The one whose life I lived for
whose image makes me hesitate
on saying what it is I have to say

It's also kinda funny
my main source of motivation
was the same thing that gave me a D in Chemistry
so three cheers for me, hooray, rejoice at me not fucking caring
it made me the person that you know today.

So the utmost of apologies to you all that came before;
I suppose your tax dollars went to waste
but to reconcile this utterly shameful, shitty situation
I'm glad you taught me how to dream while I'm awake.

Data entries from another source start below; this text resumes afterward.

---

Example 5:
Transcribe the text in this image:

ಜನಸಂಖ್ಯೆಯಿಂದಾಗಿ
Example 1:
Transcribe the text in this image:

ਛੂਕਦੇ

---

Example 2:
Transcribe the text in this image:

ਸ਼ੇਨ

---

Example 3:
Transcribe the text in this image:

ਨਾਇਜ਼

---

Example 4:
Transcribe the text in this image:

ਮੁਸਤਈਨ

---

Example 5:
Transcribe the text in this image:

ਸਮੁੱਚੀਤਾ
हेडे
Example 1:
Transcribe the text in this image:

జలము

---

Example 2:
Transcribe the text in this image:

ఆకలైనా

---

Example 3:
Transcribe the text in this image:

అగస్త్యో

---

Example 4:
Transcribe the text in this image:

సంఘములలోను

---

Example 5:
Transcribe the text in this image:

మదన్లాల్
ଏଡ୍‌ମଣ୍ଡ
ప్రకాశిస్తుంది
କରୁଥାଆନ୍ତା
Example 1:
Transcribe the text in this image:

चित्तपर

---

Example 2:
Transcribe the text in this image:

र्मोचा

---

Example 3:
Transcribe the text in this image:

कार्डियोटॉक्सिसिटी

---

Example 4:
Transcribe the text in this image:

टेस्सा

Now I can't live a life using someone else's words
but it's worked out for me 19 years so far
when it comes the time that the light shines in my eyes,
what will i say?
Track Name: Snails
I rode my bike right past the homes I know I can't afford to buy,
the new apartments and the signs offering me a better life.
It reminded of Brian; his family lost their place because
they can't afford to pay the rent.
Back to Paradise Valley, where tax money is spent
on erasing graffiti on the fence,
but it's not like it's as if it's any different here in Heritage Park,
where kids would in an instant look for shit to get into in the dark.

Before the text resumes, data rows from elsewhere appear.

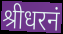
श्रीधरनं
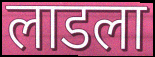
लाडला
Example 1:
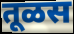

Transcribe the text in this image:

तूळस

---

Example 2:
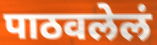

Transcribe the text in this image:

पाठवलेलं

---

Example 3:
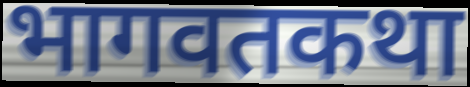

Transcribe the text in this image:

भागवतकथा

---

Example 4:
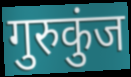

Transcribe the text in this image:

गुरुकुंज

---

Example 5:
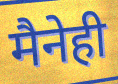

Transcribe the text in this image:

मैनेही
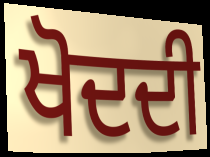
ਖੋਦਦੀ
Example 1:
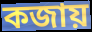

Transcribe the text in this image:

কজায়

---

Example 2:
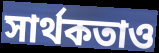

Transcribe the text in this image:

সার্থকতাও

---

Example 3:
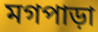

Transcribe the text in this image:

মগপাড়া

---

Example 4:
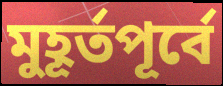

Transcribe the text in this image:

মুহূর্তপূর্বে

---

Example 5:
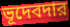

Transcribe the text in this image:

and I'm curious what lies beyond the hills
how many of the snails they had to kill.

I thought about you, I thought about us, then I thought of her.
I buried it deep inside despite my memory being a blur
and it's a struggle to retain any remainder
of a thought not tainted by a painful sting.
I smiled. I shrugged it off. I welcome each and every single feeling.
but it's not like I deserve a fucking merit badge for telling the truth.
It's probably a travesty proclaiming it hurts me more than you

but I'm curious of what she really thinks
no matter how much pain that this may bring.
Track Name: Cell(f)
I wish I had it easy like a tree
planting a seed, growing to be so tall and green
or maybe mr. frog in his pond hopping around
or ribbitting on a lily pad
perhaps i can be cool just like a cat in a hat, so relaxed
attacking a ball of yarn
or do i have what it takes to be a man?
i think i can. i think i can
it probably would be neat to be a fish
swimming perpetually, no short term memory
to be a bird may just fulfill my wish
flying so free, perching on a tree
how it was meant to be
how awesome would it be to be a dog?
chasing my tail, howling at the moon
chewing on a sock
i guess i am just stuck being myself
but then how else? but then how else?